On Sunday, CNN anchor Jake Tapper called out Republicans whom he had invited onto his show, “State of the Union” to discuss the shootings but declined to appear. Early in the program, Tapper said his team had invited Texas Gov. Greg Abbott, Lt. Gov. Dan Patrick, Texas Sens. Ted Cruz and John Cornyn, Ohio Gov. Mike DeWine, and anyone from the White House to appear on the show but they declined. In a follow-up tweet, Tapper said his team also reached out to House Minority Leader Kevin McCarthy (R-CA) and Senate Majority Leader Mitch McConnell (R-KY) to no avail.
Former Ohio Gov. John Kasich and El Paso Mayor Dee Margo agreed to appear on the show. Both are Republicans.
On Monday morning, Washington Post reporter Felicia Sonmez tweeted that CNN said it “reached out to 50 GOP lawmakers this morning; 49 declined to appear on air to discuss El Paso and Dayton shootings.” The only Republican of the 50 to accept was Rep. Ted Yoho (R-FL), Sonmez said.
“Yoho now is pointing the finger at ‘big tech’ and noting that attacks in Japan have involved knives and arson,” Sonmez tweeted, before quoting Yoho as saying: “Bad people are going to do bad things.”

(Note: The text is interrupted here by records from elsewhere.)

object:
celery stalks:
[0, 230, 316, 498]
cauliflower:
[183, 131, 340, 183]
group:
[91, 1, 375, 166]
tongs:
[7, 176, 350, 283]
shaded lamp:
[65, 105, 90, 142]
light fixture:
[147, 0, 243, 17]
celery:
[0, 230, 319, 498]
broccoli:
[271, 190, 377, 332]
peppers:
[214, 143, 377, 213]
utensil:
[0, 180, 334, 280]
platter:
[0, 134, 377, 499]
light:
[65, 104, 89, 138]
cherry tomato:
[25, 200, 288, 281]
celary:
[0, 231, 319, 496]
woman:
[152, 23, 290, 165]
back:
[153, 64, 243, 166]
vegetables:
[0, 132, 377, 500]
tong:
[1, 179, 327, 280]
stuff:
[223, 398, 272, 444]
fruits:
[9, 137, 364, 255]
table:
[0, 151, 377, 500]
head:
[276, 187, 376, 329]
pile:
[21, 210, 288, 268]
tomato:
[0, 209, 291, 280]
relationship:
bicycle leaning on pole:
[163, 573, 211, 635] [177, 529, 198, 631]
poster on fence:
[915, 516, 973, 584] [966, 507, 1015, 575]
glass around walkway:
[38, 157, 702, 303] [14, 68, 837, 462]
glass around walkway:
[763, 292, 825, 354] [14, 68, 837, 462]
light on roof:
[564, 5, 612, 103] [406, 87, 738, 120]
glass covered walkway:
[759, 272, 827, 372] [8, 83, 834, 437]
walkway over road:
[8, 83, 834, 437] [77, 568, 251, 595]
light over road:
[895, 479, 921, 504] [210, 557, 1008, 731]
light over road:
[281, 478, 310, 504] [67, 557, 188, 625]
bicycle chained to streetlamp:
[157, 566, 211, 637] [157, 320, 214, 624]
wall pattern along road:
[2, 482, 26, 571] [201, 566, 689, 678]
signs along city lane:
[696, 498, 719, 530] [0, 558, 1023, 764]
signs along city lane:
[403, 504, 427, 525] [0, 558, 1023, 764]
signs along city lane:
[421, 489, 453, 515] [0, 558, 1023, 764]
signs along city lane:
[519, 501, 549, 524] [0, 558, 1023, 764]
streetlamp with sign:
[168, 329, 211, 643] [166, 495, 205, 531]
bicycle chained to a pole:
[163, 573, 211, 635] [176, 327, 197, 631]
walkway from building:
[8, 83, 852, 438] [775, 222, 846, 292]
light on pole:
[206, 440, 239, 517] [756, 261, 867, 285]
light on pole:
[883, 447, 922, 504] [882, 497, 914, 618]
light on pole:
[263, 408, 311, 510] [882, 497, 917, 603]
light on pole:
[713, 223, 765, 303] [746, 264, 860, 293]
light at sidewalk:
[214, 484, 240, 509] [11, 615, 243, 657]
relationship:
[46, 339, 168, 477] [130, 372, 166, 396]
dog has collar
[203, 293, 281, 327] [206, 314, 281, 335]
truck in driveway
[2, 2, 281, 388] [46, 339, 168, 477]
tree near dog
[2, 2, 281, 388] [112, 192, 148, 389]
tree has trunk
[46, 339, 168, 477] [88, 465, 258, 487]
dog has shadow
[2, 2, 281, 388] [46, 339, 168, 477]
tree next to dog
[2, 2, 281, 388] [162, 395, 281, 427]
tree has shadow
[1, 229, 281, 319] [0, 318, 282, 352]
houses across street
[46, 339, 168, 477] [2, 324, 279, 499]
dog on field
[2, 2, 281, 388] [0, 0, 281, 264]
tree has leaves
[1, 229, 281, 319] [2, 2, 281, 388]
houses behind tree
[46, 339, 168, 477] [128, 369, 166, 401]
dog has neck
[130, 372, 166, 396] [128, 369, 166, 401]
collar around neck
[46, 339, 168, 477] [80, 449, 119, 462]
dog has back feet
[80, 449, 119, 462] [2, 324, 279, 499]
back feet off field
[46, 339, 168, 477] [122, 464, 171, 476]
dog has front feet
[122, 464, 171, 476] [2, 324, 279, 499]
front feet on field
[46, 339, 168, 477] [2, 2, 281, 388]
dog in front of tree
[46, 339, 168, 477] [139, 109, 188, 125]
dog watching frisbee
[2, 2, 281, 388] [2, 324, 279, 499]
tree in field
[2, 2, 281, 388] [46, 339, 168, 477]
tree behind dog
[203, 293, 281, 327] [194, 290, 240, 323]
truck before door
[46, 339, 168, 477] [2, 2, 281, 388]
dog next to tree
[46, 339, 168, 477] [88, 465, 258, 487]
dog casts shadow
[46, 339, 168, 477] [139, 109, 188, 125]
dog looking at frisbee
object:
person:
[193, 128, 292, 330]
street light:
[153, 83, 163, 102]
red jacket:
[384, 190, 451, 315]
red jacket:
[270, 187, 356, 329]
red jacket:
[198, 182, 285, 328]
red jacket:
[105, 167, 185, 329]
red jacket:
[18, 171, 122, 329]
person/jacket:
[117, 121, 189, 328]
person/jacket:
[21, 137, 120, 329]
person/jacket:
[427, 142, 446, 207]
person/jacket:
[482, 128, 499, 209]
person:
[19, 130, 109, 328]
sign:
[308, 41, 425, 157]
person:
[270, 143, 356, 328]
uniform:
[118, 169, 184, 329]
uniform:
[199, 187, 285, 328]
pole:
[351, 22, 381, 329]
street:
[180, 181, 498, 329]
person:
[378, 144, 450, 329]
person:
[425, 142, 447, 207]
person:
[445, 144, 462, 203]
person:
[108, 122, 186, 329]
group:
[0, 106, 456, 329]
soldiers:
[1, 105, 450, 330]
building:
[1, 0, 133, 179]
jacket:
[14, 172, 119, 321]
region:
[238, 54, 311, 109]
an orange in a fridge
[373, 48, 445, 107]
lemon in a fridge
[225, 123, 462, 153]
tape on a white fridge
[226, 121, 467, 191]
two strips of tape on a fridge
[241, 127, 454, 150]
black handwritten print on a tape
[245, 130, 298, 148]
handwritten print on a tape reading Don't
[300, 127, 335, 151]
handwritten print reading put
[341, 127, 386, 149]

As Daily Wire Editor-In-Chief Ben Shapiro noted when responding to Sonmez’s tweet, the reason Republicans refused to appear on the network “may have something to do with CNN’s long record of attempting to blame Republicans for mass shootings and cast them as disingenuous tools of the NRA.”
As an example, Shapiro pointed to CNN’s infamous town hall event following the Marjory Stoneman Douglas High School shooting in Parkland, Florida in 2018. At the event, hosted by Tapper, then-National Rifle Association spokeswoman Dana Loesch was treated as though she pulled the trigger herself or supported the shooter. She was booed and called a “murderer” during the televised event. People also yelled that she needed to be burned.
Meanwhile, then Parkland Sheriff Scott Israel was allowed to pretend that his office acted appropriately but that guns were the real problem. Israel was later removed from office after it was reported his office’s policy of not rushing to help those in need and the numerous instances in which the shooter was known as dangerous to local police.
Even if it was not Tapper’s intention to treat Republican guests this way on Sunday, or for CNN to treat them that way on other programs, it would be hard to convince the lawmakers otherwise, given the network’s history of providing space for those demanding gun control while limiting discussion of protecting the Second Amendment.